Nas reuniões de ontem, no Palácio do Planalto, Meirelles cobrou mais pressão do governo para votar no Congresso medidas que tragam mais receitas, como o Refis, grande aposta da equipe econômica para trazer cerca de R$ 14 bilhões para o caixa. Acontece que a ala política do governo acha que seria melhor definir as metas em cerca de R$ 170 bilhões e trabalhar pela reforma da Previdência.

Diante do impasse, o ministro-chefe da Casa Civil, Eliseu Padilha, usou seu perfil no Twitter para negar que as metas fiscais de 2017 e de 2018 serão de déficit de R$ 170 bilhões. “É especulação a notícia de meta fiscal para 2017 e 2018 de (déficit de) R$ 170 bilhões. Ninguém trouxe tal valor à discussão nas reuniões de governo”, escreveu Padilha.

O presidente Michel Temer incluiu os parlamentares no debate com a intenção de facilitar o caminho para a aprovação de medidas necessárias para o equilíbrio das contas, mas a decisão teve efeito inverso e ampliou as resistências. Temer então passou a cobrar da equipe econômica novos cálculos e previsões de receitas. Meirelles apresentou um cardápio de medidas que poderiam ser tomadas, mas os líderes rechaçam toda possibilidade de aumento de impostos. Sobraram apenas receitas extraordinárias, que são consideradas mais incertas.
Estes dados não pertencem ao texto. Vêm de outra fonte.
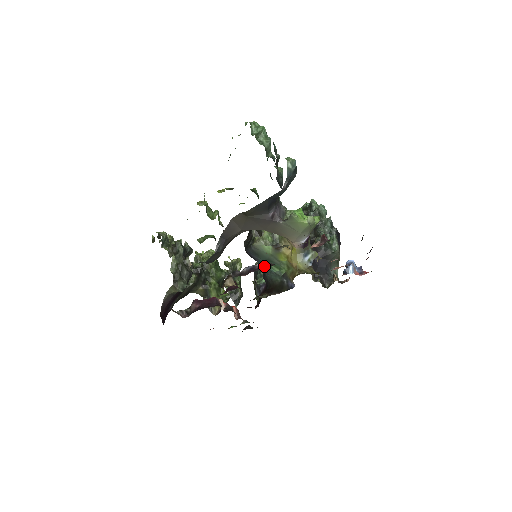
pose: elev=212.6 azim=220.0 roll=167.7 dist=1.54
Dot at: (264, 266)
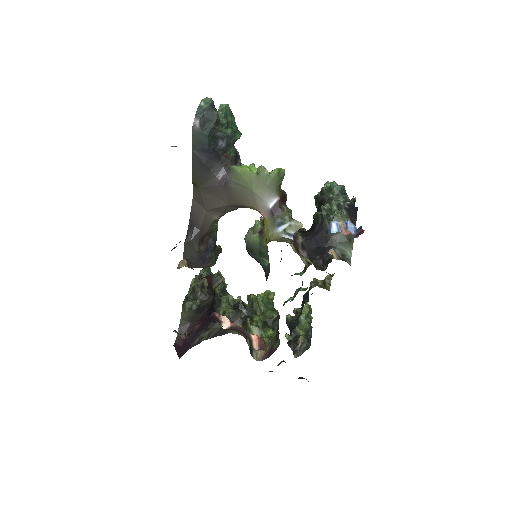
Dot at: occluded
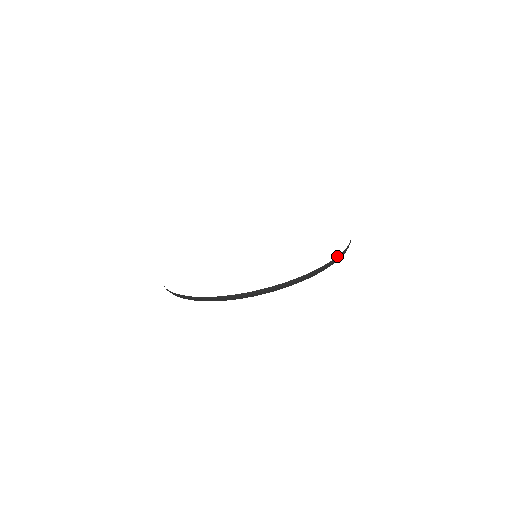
A inclusão de líderes contribuiu para acirrar o debate, já que os interesses são diversos. A equipe econômica pretende manter o compromisso com o ajuste fiscal, tentando reduzir o rombo ano a ano. O Congresso rejeita a ideia de aumento de tributos e ainda quer ampliar despesas tanto em 2017 quanto em 2018, quando haverá eleições. O presidente da Câmara, Rodrigo Maia (DEM-RJ), aliado de Temer, criticou o que chamou de “jeitinho” do governo para fechar as contas. “A gente sabe que está difícil. (...) Se cada vez damos jeitinho e aumentamos a meta mais do que precisa, você acaba gerando gastos desnecessários.”